This post was originally published on the Missouri S&T Solar Car team blog

For our previous car (Solar Miner) I rewrote and redesigned the telemetry software that was used in support vehicles for viewing data coming from the car. It worked well, and gave us all the information we needed at the time, but it suffered in some areas. One of these was that data was never stored anywhere except a plain-text log file, which proved slow and unreliable. With this in mind, our new telemetry system will store information in a database for further review.

This post is a discussion of data gathered during week long tests performed on two popular database systems.

Old System

The previous telemetry software, as stated before, only stored incoming data in a plain-text, comma-separated file. This proved unreliable in a few ways:
  • Had to pause, or stop data logging in order to processes, handle, and interpret data received
  • Logging to files is slow
  • Data was only received by computers actively running the telemetry software on the same network as the car
With these faults in-mind, I have decided that all data coming from the car will be logged in a database, and also seen by telemetry software in real time. A dedicated machine running software to log incoming telemetry packets will run at all times when the car is running, constantly logging.

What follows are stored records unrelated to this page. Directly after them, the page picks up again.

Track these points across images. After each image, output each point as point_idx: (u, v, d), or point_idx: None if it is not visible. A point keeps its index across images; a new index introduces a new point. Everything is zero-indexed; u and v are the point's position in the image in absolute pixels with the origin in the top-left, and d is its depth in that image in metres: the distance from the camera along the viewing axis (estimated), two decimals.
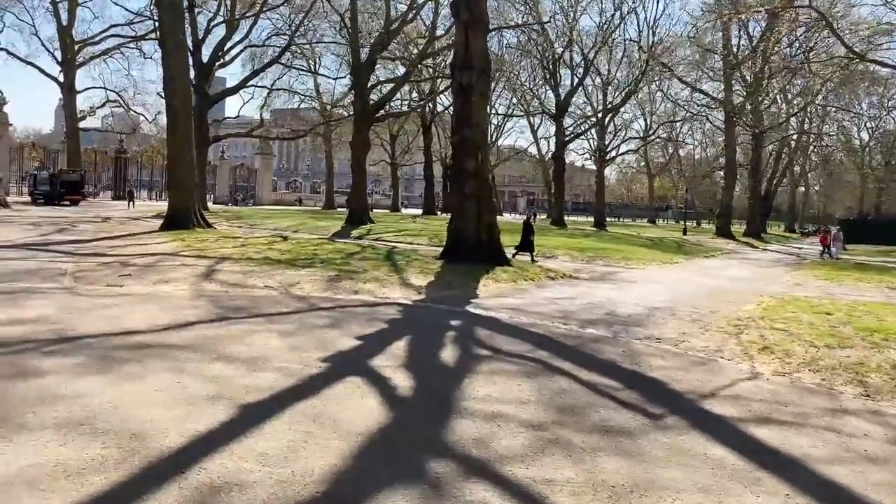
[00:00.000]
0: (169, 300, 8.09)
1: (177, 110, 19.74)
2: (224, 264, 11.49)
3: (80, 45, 43.71)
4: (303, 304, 8.31)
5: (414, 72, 29.09)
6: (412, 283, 10.57)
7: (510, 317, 8.23)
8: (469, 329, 7.34)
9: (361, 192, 29.35)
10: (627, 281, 14.08)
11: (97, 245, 14.76)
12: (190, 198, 20.14)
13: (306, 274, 10.78)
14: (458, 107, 13.66)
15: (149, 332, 6.19)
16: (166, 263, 11.42)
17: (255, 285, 9.65)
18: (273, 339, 6.20)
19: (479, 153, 13.62)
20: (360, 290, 9.69)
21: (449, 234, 14.06)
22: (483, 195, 13.67)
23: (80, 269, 10.62)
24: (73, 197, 37.32)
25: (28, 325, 6.17)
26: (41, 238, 16.06)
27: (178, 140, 19.79)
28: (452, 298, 9.70)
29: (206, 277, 10.14)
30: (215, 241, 16.24)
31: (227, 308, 7.74)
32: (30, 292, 8.13)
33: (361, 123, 28.65)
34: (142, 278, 9.90)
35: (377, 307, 8.48)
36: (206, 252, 13.31)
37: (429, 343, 6.52)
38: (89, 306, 7.38)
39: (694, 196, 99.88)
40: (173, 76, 19.66)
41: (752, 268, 21.36)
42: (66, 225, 21.18)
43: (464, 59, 13.38)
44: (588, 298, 10.51)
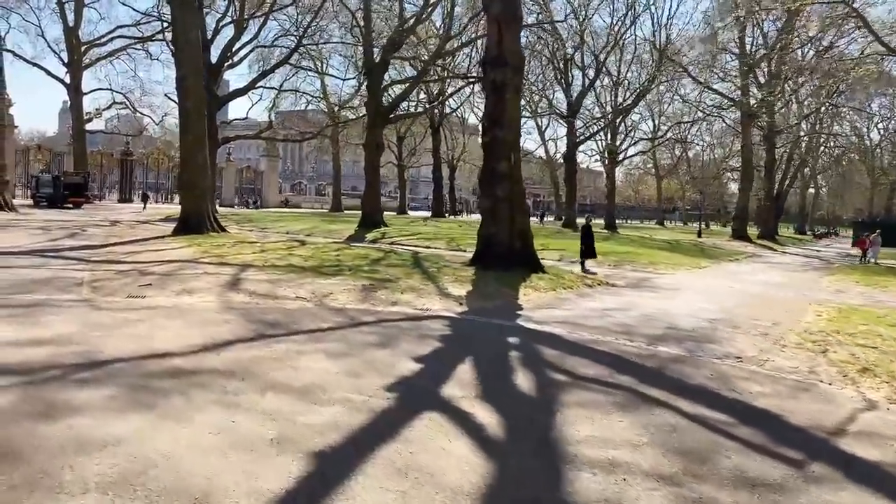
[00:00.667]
0: (197, 314, 7.42)
1: (189, 111, 19.12)
2: (248, 272, 10.83)
3: (86, 47, 43.19)
4: (343, 319, 7.64)
5: (428, 72, 28.42)
6: (450, 293, 9.89)
7: (568, 332, 7.54)
8: (530, 347, 6.65)
9: (375, 195, 28.70)
10: (666, 288, 13.39)
11: (110, 251, 14.12)
12: (203, 201, 19.50)
13: (337, 283, 10.11)
14: (489, 106, 12.99)
15: (184, 355, 5.52)
16: (187, 272, 10.76)
17: (286, 296, 8.98)
18: (322, 362, 5.53)
19: (512, 154, 12.96)
20: (398, 302, 9.02)
21: (480, 238, 13.38)
22: (516, 198, 13.00)
23: (97, 279, 9.96)
24: (77, 199, 36.77)
25: (50, 347, 5.51)
26: (52, 243, 15.42)
27: (191, 141, 19.15)
28: (497, 310, 9.03)
29: (232, 287, 9.48)
30: (232, 246, 15.60)
31: (263, 323, 7.07)
32: (46, 306, 7.47)
33: (375, 124, 28.00)
34: (163, 288, 9.24)
35: (421, 321, 7.80)
36: (226, 258, 12.66)
37: (495, 366, 5.83)
38: (113, 322, 6.72)
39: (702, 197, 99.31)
40: (186, 75, 19.04)
41: (784, 273, 20.63)
42: (76, 229, 20.56)
43: (496, 55, 12.72)
44: (638, 309, 9.82)
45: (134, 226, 23.92)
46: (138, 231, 20.94)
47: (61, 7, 41.79)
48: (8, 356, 5.14)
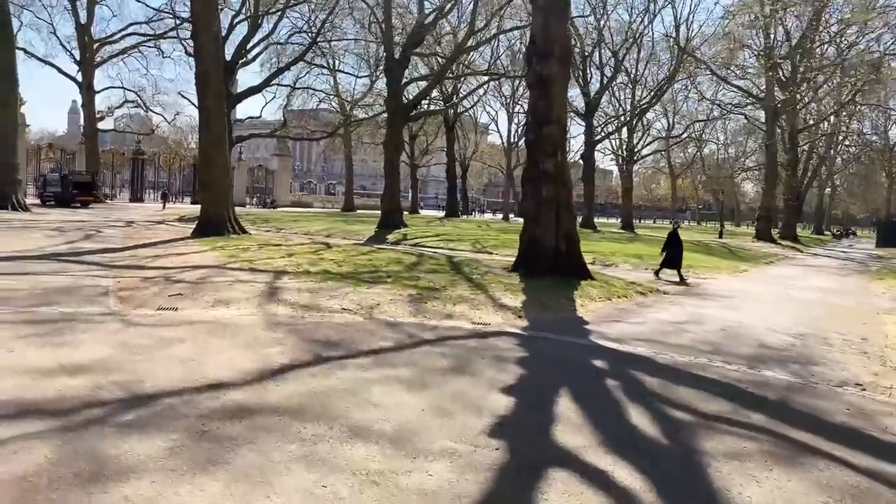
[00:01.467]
0: (243, 332, 6.66)
1: (210, 108, 18.40)
2: (283, 280, 10.07)
3: (98, 44, 42.65)
4: (401, 335, 6.85)
5: (450, 68, 27.62)
6: (505, 304, 9.09)
7: (655, 353, 6.72)
8: (625, 374, 5.84)
9: (395, 195, 27.93)
10: (722, 296, 12.54)
11: (132, 255, 13.41)
12: (224, 202, 18.79)
13: (381, 292, 9.33)
14: (534, 100, 12.17)
15: (241, 385, 4.75)
16: (218, 279, 10.01)
17: (331, 308, 8.20)
18: (401, 394, 4.74)
19: (559, 153, 12.13)
20: (452, 315, 8.22)
21: (522, 242, 12.57)
22: (562, 200, 12.18)
23: (123, 287, 9.23)
24: (85, 198, 36.31)
25: (85, 376, 4.75)
26: (69, 247, 14.74)
27: (212, 139, 18.43)
28: (562, 324, 8.22)
29: (270, 297, 8.71)
30: (258, 249, 14.86)
31: (317, 342, 6.30)
32: (75, 321, 6.73)
33: (395, 123, 27.22)
34: (196, 299, 8.49)
35: (487, 339, 7.01)
36: (256, 264, 11.91)
37: (600, 400, 5.02)
38: (150, 342, 5.96)
39: (713, 197, 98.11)
40: (206, 70, 18.31)
41: (827, 277, 19.68)
42: (92, 230, 19.91)
43: (542, 46, 11.89)
44: (711, 322, 8.98)
45: (150, 227, 23.27)
46: (156, 232, 20.26)
47: (73, 4, 41.28)
48: (40, 390, 4.39)
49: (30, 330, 6.21)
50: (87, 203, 36.16)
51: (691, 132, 58.77)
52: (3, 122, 27.74)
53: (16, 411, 3.97)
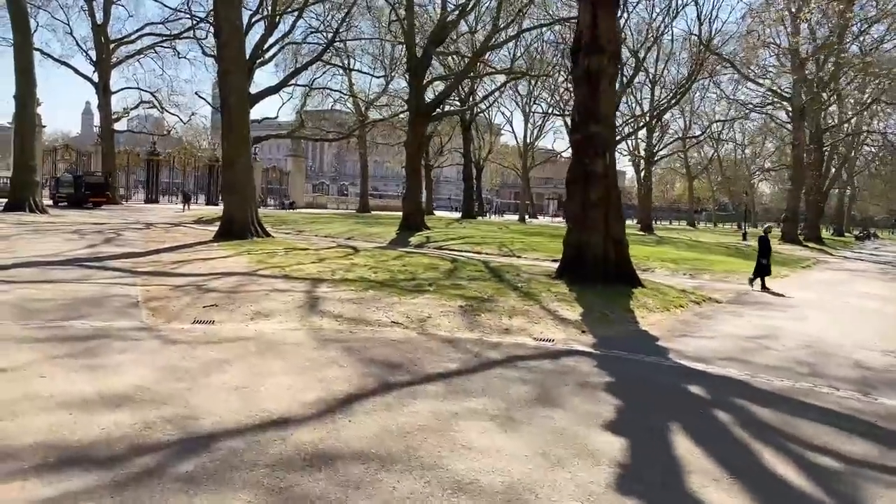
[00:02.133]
0: (290, 350, 6.03)
1: (233, 108, 17.85)
2: (321, 289, 9.44)
3: (115, 44, 42.41)
4: (465, 355, 6.20)
5: (473, 68, 26.96)
6: (563, 317, 8.41)
7: (749, 376, 6.03)
8: (728, 403, 5.15)
9: (416, 197, 27.32)
10: (778, 305, 11.79)
11: (155, 260, 12.86)
12: (248, 204, 18.24)
13: (427, 302, 8.68)
14: (581, 97, 11.48)
15: (308, 422, 4.11)
16: (252, 288, 9.41)
17: (380, 321, 7.57)
18: (494, 433, 4.08)
19: (608, 153, 11.44)
20: (511, 329, 7.56)
21: (567, 247, 11.88)
22: (612, 202, 11.48)
23: (152, 297, 8.66)
24: (98, 199, 36.12)
25: (130, 410, 4.14)
26: (90, 251, 14.24)
27: (235, 140, 17.88)
28: (631, 341, 7.54)
29: (312, 309, 8.09)
30: (285, 254, 14.27)
31: (376, 364, 5.66)
32: (108, 337, 6.14)
33: (417, 122, 26.58)
34: (232, 310, 7.89)
35: (559, 359, 6.33)
36: (288, 270, 11.30)
37: (721, 440, 4.34)
38: (195, 365, 5.35)
39: (730, 198, 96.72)
40: (228, 69, 17.78)
41: (874, 282, 18.81)
42: (111, 233, 19.45)
43: (590, 40, 11.20)
44: (788, 337, 8.25)
45: (169, 229, 22.79)
46: (176, 235, 19.76)
47: (90, 4, 41.04)
48: (82, 429, 3.77)
49: (62, 349, 5.62)
50: (100, 204, 36.02)
51: (710, 132, 57.56)
52: (22, 122, 27.48)
53: (56, 459, 3.36)
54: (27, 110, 27.12)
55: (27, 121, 27.33)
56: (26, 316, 7.02)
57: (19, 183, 26.87)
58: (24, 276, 9.78)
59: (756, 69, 44.28)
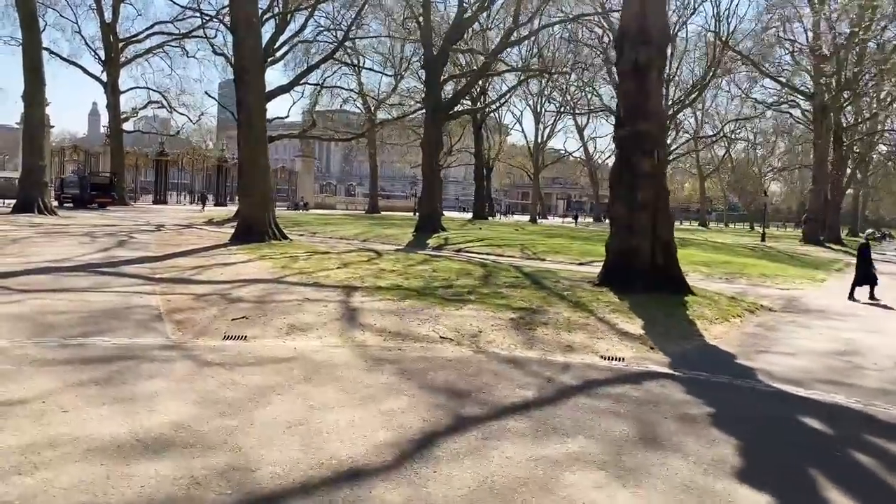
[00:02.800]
0: (340, 373, 5.34)
1: (250, 107, 17.19)
2: (355, 298, 8.75)
3: (123, 43, 41.91)
4: (536, 380, 5.49)
5: (492, 64, 26.25)
6: (625, 331, 7.68)
7: (862, 404, 5.28)
8: (864, 442, 4.43)
9: (433, 198, 26.62)
10: (837, 313, 10.99)
11: (173, 265, 12.20)
12: (265, 207, 17.58)
13: (473, 314, 7.97)
14: (628, 92, 10.75)
15: (383, 473, 3.41)
16: (282, 297, 8.73)
17: (428, 337, 6.87)
18: (612, 489, 3.37)
19: (657, 151, 10.72)
20: (573, 346, 6.84)
21: (611, 252, 11.15)
22: (661, 204, 10.75)
23: (175, 308, 7.99)
24: (103, 200, 35.88)
25: (172, 459, 3.45)
26: (104, 255, 13.60)
27: (252, 141, 17.22)
28: (707, 358, 6.82)
29: (351, 322, 7.40)
30: (307, 258, 13.60)
31: (441, 391, 4.96)
32: (134, 358, 5.47)
33: (433, 122, 25.91)
34: (265, 323, 7.21)
35: (642, 383, 5.60)
36: (315, 277, 10.61)
37: (880, 492, 3.61)
38: (237, 394, 4.66)
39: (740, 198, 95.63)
40: (246, 67, 17.12)
41: None
42: (123, 236, 18.84)
43: (638, 31, 10.47)
44: (873, 353, 7.49)
45: (182, 231, 22.18)
46: (190, 238, 19.14)
47: (98, 3, 40.56)
48: (117, 488, 3.08)
49: (84, 374, 4.95)
50: (106, 205, 35.73)
51: (724, 132, 56.59)
52: (31, 122, 26.93)
53: None
54: (36, 109, 26.57)
55: (36, 120, 26.78)
56: (42, 331, 6.36)
57: (28, 183, 26.33)
58: (37, 284, 9.14)
59: (772, 67, 43.46)
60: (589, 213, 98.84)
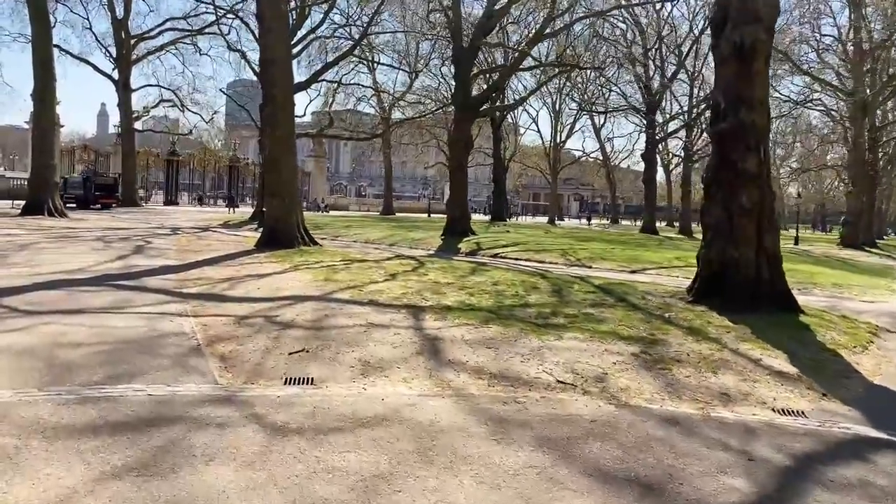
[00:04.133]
0: (460, 445, 3.89)
1: (277, 101, 15.78)
2: (428, 322, 7.29)
3: (136, 40, 40.75)
4: (728, 455, 4.02)
5: (524, 59, 24.77)
6: (774, 367, 6.18)
7: None
8: None
9: (462, 199, 25.16)
10: None
11: (200, 277, 10.80)
12: (294, 209, 16.17)
13: (582, 346, 6.48)
14: (728, 79, 9.25)
15: None
16: (340, 321, 7.28)
17: (541, 380, 5.40)
18: None
19: (762, 146, 9.22)
20: (729, 394, 5.35)
21: (706, 264, 9.64)
22: (766, 209, 9.25)
23: (215, 335, 6.57)
24: (107, 200, 35.18)
25: None
26: (121, 264, 12.24)
27: (280, 138, 15.80)
28: (890, 405, 5.34)
29: (435, 357, 5.95)
30: (346, 268, 12.17)
31: (614, 480, 3.51)
32: (178, 422, 4.04)
33: (463, 118, 24.44)
34: (332, 360, 5.78)
35: (867, 457, 4.13)
36: (367, 292, 9.15)
37: None
38: (341, 492, 3.22)
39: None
40: (273, 58, 15.72)
41: None
42: (138, 240, 17.52)
43: (742, 7, 9.00)
44: None
45: (200, 235, 20.85)
46: (211, 243, 17.77)
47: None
48: None
49: (116, 454, 3.52)
50: (109, 205, 35.10)
51: None
52: (40, 120, 25.73)
53: None
54: (46, 106, 25.34)
55: (46, 118, 25.55)
56: (56, 375, 4.96)
57: (38, 184, 25.11)
58: (49, 303, 7.76)
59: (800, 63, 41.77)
60: (602, 214, 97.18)
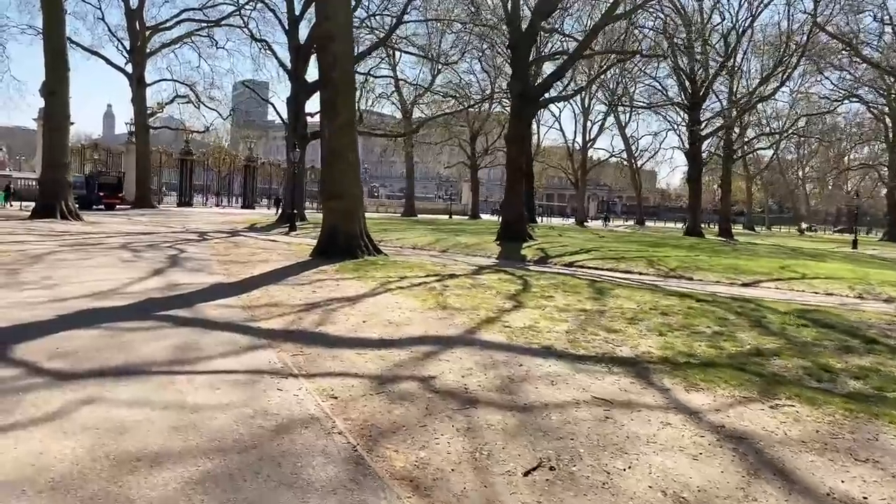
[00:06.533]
0: None
1: (337, 85, 13.21)
2: (677, 393, 4.70)
3: (151, 31, 38.32)
4: None
5: (589, 44, 22.19)
6: None
7: None
8: None
9: (518, 200, 22.57)
10: None
11: (266, 299, 8.24)
12: (357, 213, 13.59)
13: None
14: None
15: None
16: (543, 392, 4.67)
17: None
18: None
19: None
20: None
21: None
22: None
23: (367, 424, 4.01)
24: (111, 200, 33.58)
25: None
26: (160, 282, 9.70)
27: (340, 128, 13.22)
28: None
29: (786, 486, 3.38)
30: (441, 286, 9.59)
31: None
32: None
33: (522, 112, 21.86)
34: (604, 488, 3.21)
35: None
36: (518, 330, 6.54)
37: None
38: None
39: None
40: (332, 33, 13.16)
41: None
42: (168, 248, 15.02)
43: None
44: None
45: (237, 241, 18.27)
46: (254, 251, 15.20)
47: None
48: None
49: None
50: (113, 205, 33.54)
51: (796, 129, 51.90)
52: (52, 114, 23.25)
53: None
54: (59, 99, 22.83)
55: (58, 111, 23.04)
56: None
57: (49, 184, 22.65)
58: (84, 354, 5.20)
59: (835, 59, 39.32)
60: (619, 215, 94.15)
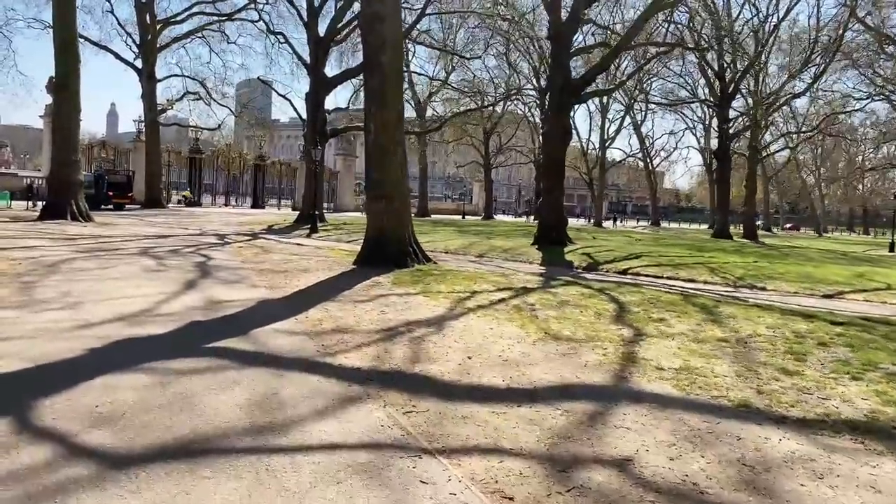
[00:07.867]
0: None
1: (386, 72, 11.82)
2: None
3: (162, 24, 37.00)
4: None
5: (635, 35, 20.75)
6: None
7: None
8: None
9: (558, 202, 21.17)
10: None
11: (334, 326, 6.88)
12: (406, 216, 12.21)
13: None
14: None
15: None
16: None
17: None
18: None
19: None
20: None
21: None
22: None
23: None
24: (120, 200, 32.59)
25: None
26: (198, 298, 8.35)
27: (388, 122, 11.82)
28: None
29: None
30: (520, 301, 8.23)
31: None
32: None
33: (562, 105, 20.46)
34: None
35: None
36: (678, 373, 5.20)
37: None
38: None
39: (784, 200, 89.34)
40: (381, 14, 11.77)
41: None
42: (192, 253, 13.69)
43: None
44: None
45: (262, 246, 16.89)
46: (287, 257, 13.83)
47: None
48: None
49: None
50: (123, 205, 32.54)
51: (821, 127, 50.39)
52: (62, 108, 21.92)
53: None
54: (69, 92, 21.49)
55: (68, 105, 21.70)
56: None
57: (59, 182, 21.31)
58: (136, 419, 3.80)
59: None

This will allow for data to be seen in real time (and only real time) on the telemetry software, as well as being processed and stored into a database. The machine will host a website that can be used during the race to see charts/graphs of data coming from the car, removing the legacy MATLAB program from the process.

Our Needs

This constant flood of data is why we are performing these tests ourselves. Messages are sent out about every 100ms on the car, for just one system, that's a lot of messages!

We haven't exactly narrowed down how many telemetry messages our new car will send out a second, so we are using the speed of packets from Solar Miner.

We need a system that can both read, and write, to a database extremely quickly, no matter how large our tables become. We do not want to be cleaning out a table while in the middle of Australia because we have too much data.

While there are companies, and other scenarios, where database usage will be ten-fold more heavy than ours, these tests provide team members with testing experience, and experience interacting with a database.

Database Systems Tested

Tests were conducted against MySQL and Apache Cassandra.

Since we just want to know what systems will slow down more as data increases, our tests will simply insert a lot of rows, and the query for each operation as data grows larger will be tracked.

Average write times are recorded by taking the average time of 20,000 INSERT queries.

Average read times are taken while inserting rows, and then again when not inserting rows. 20,000 SELECT operations are performed during both of these tests.

A fourth, and final test, shows the average INSERT query time while rows are being read from the database.

Results


Above is a chart that shows average read times (over 20,000 SELECT operations) for both MySQL (red and blue) and Apache Cassandra (green and yellow/orange).

There are four total data sets, two for each system. One of these sets shows the average read time while the database is having data written to it.

What this shows is that as you return more and more rows from MySQL each query grows slightly slower, not by a lot, but still slower. Both reading and reading while writing have a steady incline to them, they're reliably getting slower.

While looking at the data gathered from Cassandra, query times are nearly stable when only reading, as well as when you are reading and writing. Reading while writing with Cassandra did tend to fluctuate more than just reading, it is still hovering around the same times, where MySQL is a steady increase.


The second chart shows the average write time (over 20,000 INSERT operations) on by MySQL (left) and Apache Cassandra (right).

Having never touched a NoSQL database before, it was amazing to see how quickly Cassandra could insert new data. I re-ran this test multiple times to confirm that this result was consistent, and sure enough, Cassandra blew MySQL out of the water every single time.

Conclusion

After running the tests, and many discussions, Apache Cassandra has been chosen as our database system of choice. While Cassandra performs slower than MySQL when reading while writing and returning <20,000 rows we will probably find ourselves in situations where we will need to return a lot more than 20,000 rows since it only represents about 2 minutes of telemetry data.